| MATERIAL TO PROCESS |
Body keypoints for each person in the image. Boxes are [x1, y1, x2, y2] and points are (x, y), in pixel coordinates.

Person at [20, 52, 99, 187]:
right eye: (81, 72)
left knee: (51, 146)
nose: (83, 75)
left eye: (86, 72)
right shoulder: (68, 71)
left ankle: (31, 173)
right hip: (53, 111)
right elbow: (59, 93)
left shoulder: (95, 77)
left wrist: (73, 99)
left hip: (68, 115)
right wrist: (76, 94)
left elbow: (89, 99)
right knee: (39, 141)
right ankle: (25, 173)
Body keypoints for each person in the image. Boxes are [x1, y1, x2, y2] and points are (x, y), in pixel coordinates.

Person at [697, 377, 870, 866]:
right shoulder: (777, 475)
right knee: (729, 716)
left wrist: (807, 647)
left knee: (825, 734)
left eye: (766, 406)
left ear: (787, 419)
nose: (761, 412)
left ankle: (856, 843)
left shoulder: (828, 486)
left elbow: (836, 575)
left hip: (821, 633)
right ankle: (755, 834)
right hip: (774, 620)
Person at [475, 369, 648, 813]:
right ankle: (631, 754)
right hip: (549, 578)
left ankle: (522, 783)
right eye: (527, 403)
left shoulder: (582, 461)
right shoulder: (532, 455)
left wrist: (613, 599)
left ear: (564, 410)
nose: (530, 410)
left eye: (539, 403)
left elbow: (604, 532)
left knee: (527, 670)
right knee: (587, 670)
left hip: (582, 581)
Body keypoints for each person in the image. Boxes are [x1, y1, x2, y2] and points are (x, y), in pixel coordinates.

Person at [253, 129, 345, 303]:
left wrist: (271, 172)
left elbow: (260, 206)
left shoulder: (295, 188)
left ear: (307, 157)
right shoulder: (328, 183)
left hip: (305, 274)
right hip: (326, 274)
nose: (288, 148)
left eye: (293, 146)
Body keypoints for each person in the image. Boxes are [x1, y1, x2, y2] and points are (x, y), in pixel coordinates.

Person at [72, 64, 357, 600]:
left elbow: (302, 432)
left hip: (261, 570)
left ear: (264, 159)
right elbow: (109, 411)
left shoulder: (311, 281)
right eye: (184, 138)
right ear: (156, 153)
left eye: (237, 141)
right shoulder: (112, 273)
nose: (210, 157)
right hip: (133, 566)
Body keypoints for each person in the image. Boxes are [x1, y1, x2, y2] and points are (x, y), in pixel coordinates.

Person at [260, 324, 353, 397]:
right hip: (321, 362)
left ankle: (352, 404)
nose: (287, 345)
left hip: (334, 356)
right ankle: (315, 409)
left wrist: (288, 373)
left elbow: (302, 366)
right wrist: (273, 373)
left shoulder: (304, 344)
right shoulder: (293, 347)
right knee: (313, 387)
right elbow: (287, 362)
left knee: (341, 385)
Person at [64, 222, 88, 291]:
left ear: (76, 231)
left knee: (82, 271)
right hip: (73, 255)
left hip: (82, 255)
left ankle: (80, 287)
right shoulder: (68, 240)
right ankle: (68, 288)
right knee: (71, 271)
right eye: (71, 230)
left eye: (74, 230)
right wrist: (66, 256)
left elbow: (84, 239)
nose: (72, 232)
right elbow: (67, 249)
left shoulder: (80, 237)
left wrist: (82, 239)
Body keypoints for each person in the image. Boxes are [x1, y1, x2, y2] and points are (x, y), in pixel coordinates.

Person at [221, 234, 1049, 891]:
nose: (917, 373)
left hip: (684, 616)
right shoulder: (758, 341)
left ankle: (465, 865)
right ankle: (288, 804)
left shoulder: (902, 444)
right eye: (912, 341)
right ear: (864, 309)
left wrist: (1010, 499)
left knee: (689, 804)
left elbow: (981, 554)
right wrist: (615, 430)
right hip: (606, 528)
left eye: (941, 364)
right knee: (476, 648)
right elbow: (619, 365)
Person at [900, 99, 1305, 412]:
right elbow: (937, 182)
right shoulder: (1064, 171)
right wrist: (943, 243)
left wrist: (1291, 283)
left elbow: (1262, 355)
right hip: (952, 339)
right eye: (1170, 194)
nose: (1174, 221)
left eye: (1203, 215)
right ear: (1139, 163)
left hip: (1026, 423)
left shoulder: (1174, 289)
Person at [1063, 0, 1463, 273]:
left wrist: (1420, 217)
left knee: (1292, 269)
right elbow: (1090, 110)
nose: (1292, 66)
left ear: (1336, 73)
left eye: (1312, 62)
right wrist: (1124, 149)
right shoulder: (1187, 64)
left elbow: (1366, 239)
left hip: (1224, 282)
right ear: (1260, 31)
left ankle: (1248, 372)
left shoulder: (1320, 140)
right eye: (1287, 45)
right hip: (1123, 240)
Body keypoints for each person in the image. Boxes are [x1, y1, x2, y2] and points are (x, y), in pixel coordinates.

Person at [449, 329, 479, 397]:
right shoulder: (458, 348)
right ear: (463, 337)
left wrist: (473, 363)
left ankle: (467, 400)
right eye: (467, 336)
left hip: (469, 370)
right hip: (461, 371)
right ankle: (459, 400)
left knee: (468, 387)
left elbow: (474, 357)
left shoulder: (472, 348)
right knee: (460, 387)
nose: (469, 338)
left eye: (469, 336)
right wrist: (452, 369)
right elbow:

| WHAT THE TASK REQUIRES |
Copy out, from the data above, each line where the string "nose" is present.

| ANSWER |
nose: (83, 75)
nose: (761, 412)
nose: (530, 410)
nose: (288, 148)
nose: (210, 157)
nose: (287, 345)
nose: (72, 232)
nose: (917, 373)
nose: (1174, 221)
nose: (1292, 66)
nose: (469, 338)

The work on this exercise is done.